Darrell’s mom phoned the newsroom and told Michelle that both she and Darrell loved the article. They were convinced that Michelle had been called by God to help spread the message.
CHAPTER TEN
P
EOPLE IN LAW
enforcement are understandably cynical about jailhouse conversions. Criminal investigators, detention officers, county prosecutors: they see it happen all the time. The murderer, the rapist, once arrested and thrust behind bars, his wild times brought crashingly to a halt, as often as not becomes an entirely new man. Deprived of fresh opportunities for violence and mayhem, he is reborn as a sweetly innocent child of God. Betrayed by the flesh, incarcerated in the flesh, he finds his victory and his true identity in the spiritual realm. Listen to his testimony and he’ll tell you: he isn’t merely reformed but utterly transformed, with only an accidental biological relationship to his previous self, the old dead self that rampaged and grimaced its way to imprisonment.
People in law enforcement are mostly unimpressed.

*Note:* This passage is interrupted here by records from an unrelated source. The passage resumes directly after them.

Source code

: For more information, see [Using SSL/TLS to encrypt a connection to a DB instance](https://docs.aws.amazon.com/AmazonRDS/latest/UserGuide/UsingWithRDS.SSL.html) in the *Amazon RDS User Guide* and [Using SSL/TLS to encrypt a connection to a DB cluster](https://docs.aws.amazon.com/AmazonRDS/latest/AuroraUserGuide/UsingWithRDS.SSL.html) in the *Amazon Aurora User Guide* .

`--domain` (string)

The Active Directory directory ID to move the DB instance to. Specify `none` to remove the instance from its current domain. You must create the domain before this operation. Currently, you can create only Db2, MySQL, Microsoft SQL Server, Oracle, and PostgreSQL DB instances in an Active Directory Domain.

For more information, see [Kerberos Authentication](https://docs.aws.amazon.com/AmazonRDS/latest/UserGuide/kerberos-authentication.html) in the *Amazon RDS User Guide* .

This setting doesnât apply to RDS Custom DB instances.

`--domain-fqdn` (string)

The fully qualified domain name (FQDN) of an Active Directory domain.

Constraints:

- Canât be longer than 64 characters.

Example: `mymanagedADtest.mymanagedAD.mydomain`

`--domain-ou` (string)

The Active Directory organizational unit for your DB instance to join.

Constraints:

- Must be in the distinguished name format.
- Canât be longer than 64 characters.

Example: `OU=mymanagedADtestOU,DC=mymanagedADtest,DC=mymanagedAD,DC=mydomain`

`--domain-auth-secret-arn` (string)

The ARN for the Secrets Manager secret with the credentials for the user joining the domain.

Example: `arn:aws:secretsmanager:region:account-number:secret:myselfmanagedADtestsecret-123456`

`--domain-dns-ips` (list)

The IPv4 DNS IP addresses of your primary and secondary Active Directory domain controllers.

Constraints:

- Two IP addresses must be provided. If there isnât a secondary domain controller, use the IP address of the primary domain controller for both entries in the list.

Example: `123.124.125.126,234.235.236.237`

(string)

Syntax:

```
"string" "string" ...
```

So many
convicts suddenly finding God, so many convicts experiencing last-ditch transformations of the heart and the spirit. It seems somehow too convenient, somehow too tidily packaged. Why now? Why all this converting and spiritual awakening after the throats have already been slashed, the bullets dug out of the bodies? It would have been nice, law enforcement people say, if some of these guys had seen the light a bit earlier. Prior to their hurting sprees perhaps, or at least prior to their arrest and imprisonment. A religious conversion after the damage is done, when there is possibly nothing left to do but convert—this seems less a genuine change of heart than a gesture of expediency, a culturally scripted maneuver calculated to assuage guilt and enhance survival prospects down the line.